Mircea Sofonea spent his first year putting these skills to good use in teaching, an activity he has always found "indispensable for getting work out of a microcosm of experts ". In this regard, he quotes philosopher Patrick Tort's image that " a scientist who spoke only to his peers would be like a letter carrier who delivered mail only to Post Office employees ". A maxim that Mircea Sofonea had already embraced a few years earlier, when he applied as an independent candidate for the Capes in mathematics and the agrégation in biology, " in order to be sure of being able to teach ".
"We can't just sit back and do nothing".
At the dawn of his second year atProfessor, once his courses are well established, Mircea Sofonea is ready to devote himself to his research. Autumn 2019 rolls around, " and on December 31, 2019 we hear of cases of atypical pneumonia in China, so I remember wondering what the right criteria are for knowing early enough whether this was going to get out of hand or not ". It did, and quickly, with the introduction of containment in March 2020.
" I remember one anecdote in particular that was decisive: a methodological error in calculating the proportion of people who were going to be contaminated was published in the Lancet and taken up a few days later by Angela Merkel. We then decided as a team to use our Covid-dedicated website to share our research, but also to teach epidemiology.
This was the start of a period of intense activity for Mircea Sofonea, who became a media reference: he gave 1,300 interviews in 5 years and took part in several national reports on the crisis.

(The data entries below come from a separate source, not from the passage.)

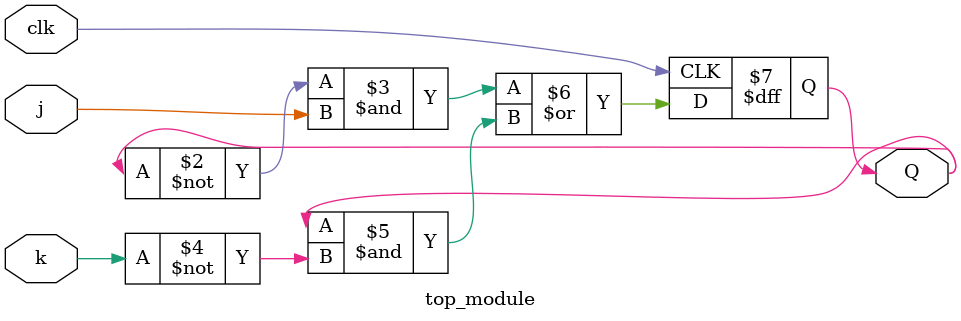
<source format=v>
module top_module (
    input clk,
    input j,
    input k,
    output Q); 
    
    always @(posedge clk) begin
        Q <= ~Q&j | Q&~k;
    end

endmodule
</source>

An experience that the researcher continues to perpetuate to this day, giving courses in epidemiology to the Association of Scientific Journalists of the News Press. He regrets, moreover, that the lever of education was not used more during the pandemic, as " it makes people less sensitive to misinformation and more receptive to barrier measures ".
Preparing for the storm
While this global crisis has put the researcher in the spotlight, it has also given new direction to his work. Since 2023, Mircea Sofonea has had a new string to his bow: he has joined the anesthesia - intensive care - pain - emergency unit at the CHU de Nîmes hospital in order to help " prepare the hospital system as effectively as possible for future health crises, with a set of specifications known as hygienocrisology ".
Anticipation is also the common thread running through its brand new project entitled PReViX, for Pandemic Preparation for Respiratory Virus X, which has just been awarded 1.4 million euros by the PEPR MIE (priority research program and equipment - emerging infectious diseases). " The project echoes a notion introduced back in 2018 by the WHO in its list of priority pathogens by including disease X, caused by an unknown pathogen with the potential to cause a serious international epidemic," says the epidemiologist.

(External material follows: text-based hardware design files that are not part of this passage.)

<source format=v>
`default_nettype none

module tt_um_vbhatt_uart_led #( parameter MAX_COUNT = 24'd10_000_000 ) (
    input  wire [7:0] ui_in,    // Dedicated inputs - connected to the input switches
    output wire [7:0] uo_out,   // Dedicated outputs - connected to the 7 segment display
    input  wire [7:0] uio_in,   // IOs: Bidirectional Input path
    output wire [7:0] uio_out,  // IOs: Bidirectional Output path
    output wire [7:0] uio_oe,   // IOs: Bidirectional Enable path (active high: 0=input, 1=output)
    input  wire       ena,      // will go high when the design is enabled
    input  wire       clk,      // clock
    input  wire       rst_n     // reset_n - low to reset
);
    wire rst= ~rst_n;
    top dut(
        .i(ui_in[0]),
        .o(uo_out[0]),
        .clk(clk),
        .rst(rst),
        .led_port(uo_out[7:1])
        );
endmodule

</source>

It's this new virus that the epidemiologist and his colleagues will be trying to identify. " We'll never be able to prevent the emergence of new pathogens, but we can try to ensure that they don't cause the kind of chaos we saw with Covid," explains Mircea Sofonea.
This 3-year project, due to start in autumn 2025, is positioned at the interface of a number of disciplines: public health, virology, infectiology, genomics... but also human sciences, with contributions from health psychologists. "If we collectively define the desirable metrics, thresholds and countermeasures in calm weather, we can then react more rationally and optimally when the storm hits ", concludes Mircea Sofonea.